* _What to work on_: Examine the entries and show every line in which the word "Officer" is found.

* _Source material_:
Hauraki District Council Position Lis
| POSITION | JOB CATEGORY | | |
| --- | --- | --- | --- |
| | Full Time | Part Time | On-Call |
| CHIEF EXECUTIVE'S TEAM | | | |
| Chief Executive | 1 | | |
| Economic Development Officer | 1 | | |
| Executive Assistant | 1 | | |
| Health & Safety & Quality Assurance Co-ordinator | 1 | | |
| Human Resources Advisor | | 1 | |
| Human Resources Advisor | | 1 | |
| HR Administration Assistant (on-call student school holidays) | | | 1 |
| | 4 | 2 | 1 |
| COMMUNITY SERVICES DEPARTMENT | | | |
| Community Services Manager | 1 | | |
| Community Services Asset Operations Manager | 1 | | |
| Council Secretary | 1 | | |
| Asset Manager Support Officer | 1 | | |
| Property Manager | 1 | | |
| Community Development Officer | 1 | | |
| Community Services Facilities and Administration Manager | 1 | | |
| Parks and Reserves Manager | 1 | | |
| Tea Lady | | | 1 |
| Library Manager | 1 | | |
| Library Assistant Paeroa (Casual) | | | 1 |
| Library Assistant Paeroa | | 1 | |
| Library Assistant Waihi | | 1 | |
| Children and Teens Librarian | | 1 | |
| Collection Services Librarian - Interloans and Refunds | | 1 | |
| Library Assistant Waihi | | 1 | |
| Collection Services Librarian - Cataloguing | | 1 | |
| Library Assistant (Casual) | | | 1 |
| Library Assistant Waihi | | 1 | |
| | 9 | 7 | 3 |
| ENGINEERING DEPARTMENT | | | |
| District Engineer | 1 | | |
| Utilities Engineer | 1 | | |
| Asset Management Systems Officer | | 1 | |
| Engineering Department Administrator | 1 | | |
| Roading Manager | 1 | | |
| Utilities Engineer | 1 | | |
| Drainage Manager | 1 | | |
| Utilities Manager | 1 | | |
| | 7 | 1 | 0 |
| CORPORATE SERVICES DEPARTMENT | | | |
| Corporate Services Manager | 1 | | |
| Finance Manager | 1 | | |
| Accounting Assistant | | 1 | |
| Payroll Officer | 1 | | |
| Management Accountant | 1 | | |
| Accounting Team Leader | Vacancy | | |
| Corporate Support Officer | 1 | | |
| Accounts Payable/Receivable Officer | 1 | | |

* _Result of the exercise_:
| Economic Development Officer | 1 | | |
| Asset Manager Support Officer | 1 | | |
| Community Development Officer | 1 | | |
| Asset Management Systems Officer | | 1 | |
| Payroll Officer | 1 | | |
| Corporate Support Officer | 1 | | |
| Accounts Payable/Receivable Officer | 1 | | |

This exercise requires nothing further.